PROVIDED DATA

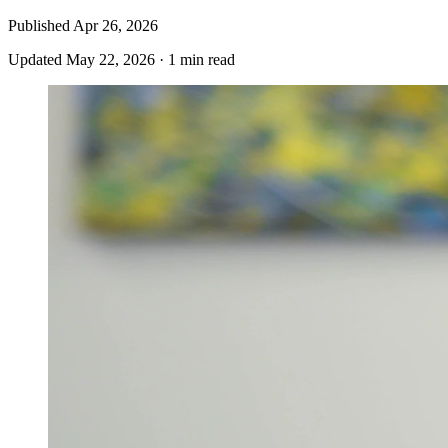
Published
Apr 26, 2026
Updated
May 22, 2026
·
1 min read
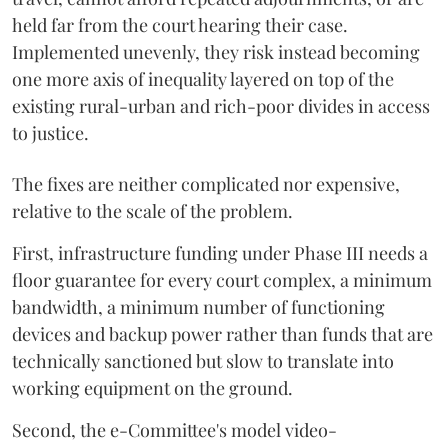
held far from the court hearing their case.
Implemented unevenly, they risk instead becoming
one more axis of inequality layered on top of the
existing rural-urban and rich-poor divides in access
to justice.
The fixes are neither complicated nor expensive,
relative to the scale of the problem.
First, infrastructure funding under Phase III needs a
floor guarantee for every court complex, a minimum
bandwidth, a minimum number of functioning
devices and backup power rather than funds that are
technically sanctioned but slow to translate into
working equipment on the ground.
Second, the e-Committee's model video-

TASK DESCRIPTION
Copy the lines above word for word, leaving out the pictures.

FINISHED EXERCISE
Published
Apr 26, 2026
Updated
May 22, 2026
·
1 min read
held far from the court hearing their case.
Implemented unevenly, they risk instead becoming
one more axis of inequality layered on top of the
existing rural-urban and rich-poor divides in access
to justice.
The fixes are neither complicated nor expensive,
relative to the scale of the problem.
First, infrastructure funding under Phase III needs a
floor guarantee for every court complex, a minimum
bandwidth, a minimum number of functioning
devices and backup power rather than funds that are
technically sanctioned but slow to translate into
working equipment on the ground.
Second, the e-Committee's model video-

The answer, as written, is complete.